[Extracted page text data]
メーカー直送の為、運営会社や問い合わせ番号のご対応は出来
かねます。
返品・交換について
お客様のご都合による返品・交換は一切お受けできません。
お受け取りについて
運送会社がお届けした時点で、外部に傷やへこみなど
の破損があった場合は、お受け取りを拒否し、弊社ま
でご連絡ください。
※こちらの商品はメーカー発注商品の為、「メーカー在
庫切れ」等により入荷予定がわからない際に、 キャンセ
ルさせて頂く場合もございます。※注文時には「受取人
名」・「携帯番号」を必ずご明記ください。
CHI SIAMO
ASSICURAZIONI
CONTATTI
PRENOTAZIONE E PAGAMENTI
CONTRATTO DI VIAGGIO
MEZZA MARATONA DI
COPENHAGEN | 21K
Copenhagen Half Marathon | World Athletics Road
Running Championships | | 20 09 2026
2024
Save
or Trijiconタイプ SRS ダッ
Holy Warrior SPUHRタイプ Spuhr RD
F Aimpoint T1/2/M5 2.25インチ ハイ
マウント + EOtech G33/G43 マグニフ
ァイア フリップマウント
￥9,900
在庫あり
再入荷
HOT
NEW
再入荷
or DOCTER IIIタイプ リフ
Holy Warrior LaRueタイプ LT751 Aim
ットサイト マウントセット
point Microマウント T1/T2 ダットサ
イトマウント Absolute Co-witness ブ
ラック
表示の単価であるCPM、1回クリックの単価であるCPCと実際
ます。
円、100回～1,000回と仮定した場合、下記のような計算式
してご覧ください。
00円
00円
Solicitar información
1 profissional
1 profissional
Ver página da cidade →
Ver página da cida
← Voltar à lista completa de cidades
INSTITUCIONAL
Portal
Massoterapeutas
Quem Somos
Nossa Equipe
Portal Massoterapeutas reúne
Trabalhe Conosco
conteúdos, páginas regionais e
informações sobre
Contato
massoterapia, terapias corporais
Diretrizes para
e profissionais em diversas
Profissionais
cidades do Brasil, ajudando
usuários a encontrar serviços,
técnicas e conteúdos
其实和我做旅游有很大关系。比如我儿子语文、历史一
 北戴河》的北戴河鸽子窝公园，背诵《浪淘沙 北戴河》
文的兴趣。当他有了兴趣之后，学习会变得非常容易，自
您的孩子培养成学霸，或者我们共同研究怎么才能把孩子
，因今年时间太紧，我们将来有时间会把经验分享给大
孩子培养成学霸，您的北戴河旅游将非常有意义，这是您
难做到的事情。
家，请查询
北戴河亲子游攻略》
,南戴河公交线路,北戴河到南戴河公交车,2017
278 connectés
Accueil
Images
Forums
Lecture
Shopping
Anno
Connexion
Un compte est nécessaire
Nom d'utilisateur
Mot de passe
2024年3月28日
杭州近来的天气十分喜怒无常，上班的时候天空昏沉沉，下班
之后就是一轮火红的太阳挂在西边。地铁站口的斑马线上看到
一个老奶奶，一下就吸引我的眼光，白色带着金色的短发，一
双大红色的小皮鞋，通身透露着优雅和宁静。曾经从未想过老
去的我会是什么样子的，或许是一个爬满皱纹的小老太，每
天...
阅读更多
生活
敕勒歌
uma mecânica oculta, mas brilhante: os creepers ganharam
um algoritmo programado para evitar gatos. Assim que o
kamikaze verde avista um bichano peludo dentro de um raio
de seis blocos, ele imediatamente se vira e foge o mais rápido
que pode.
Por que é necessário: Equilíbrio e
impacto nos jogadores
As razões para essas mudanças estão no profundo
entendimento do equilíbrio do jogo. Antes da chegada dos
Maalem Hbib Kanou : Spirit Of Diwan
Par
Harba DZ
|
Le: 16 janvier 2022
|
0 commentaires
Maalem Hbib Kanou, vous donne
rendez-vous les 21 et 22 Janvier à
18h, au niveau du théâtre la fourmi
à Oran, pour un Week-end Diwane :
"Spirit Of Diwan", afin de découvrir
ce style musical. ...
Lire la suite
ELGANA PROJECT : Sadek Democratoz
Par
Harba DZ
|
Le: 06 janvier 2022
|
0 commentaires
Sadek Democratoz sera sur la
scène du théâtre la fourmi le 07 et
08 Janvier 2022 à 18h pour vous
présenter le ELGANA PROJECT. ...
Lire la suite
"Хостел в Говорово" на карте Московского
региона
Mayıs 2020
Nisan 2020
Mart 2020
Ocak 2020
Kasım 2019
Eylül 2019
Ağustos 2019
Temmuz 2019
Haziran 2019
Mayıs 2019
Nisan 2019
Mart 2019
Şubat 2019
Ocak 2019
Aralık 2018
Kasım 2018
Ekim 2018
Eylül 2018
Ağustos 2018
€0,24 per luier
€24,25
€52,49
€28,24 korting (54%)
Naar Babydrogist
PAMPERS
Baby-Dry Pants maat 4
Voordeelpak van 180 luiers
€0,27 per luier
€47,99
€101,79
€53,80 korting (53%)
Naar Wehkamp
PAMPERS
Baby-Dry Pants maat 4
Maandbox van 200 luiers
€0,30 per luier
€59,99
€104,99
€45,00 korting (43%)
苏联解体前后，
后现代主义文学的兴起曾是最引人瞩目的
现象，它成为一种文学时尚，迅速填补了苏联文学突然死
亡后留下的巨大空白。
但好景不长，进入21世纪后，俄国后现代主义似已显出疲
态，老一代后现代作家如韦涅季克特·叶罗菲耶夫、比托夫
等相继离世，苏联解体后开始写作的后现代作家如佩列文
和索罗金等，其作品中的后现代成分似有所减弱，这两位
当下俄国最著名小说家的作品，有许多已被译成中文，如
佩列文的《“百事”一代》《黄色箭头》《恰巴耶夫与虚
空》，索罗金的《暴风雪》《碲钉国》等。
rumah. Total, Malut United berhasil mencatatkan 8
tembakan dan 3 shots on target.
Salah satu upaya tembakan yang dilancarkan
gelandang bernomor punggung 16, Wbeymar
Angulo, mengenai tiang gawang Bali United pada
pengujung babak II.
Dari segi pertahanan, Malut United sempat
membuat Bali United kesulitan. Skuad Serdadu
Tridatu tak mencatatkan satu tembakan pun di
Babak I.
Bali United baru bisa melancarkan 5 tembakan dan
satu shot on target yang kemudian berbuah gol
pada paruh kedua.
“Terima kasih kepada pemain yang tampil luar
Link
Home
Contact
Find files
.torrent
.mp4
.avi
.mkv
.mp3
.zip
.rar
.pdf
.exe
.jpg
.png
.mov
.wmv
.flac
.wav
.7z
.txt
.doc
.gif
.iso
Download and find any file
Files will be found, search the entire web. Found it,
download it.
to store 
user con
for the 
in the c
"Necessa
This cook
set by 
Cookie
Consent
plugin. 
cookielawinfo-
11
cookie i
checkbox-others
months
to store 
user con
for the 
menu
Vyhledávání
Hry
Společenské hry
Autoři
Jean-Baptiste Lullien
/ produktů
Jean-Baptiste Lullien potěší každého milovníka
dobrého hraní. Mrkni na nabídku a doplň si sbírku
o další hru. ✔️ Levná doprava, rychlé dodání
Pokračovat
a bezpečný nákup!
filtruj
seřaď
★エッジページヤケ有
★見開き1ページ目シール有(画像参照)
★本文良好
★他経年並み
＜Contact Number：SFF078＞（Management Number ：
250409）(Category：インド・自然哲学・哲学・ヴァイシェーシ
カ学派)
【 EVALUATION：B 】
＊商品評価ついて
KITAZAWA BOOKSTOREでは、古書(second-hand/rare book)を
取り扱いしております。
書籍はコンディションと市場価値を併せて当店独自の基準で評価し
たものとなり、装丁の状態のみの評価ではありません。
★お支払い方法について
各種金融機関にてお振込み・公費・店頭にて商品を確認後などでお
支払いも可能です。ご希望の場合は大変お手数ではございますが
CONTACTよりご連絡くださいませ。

**What the task requires**
What is needed is every line from the data above that includes the string "Holy", copied out.

**Reply**
Holy Warrior SPUHRタイプ Spuhr RD
Holy Warrior LaRueタイプ LT751 Aim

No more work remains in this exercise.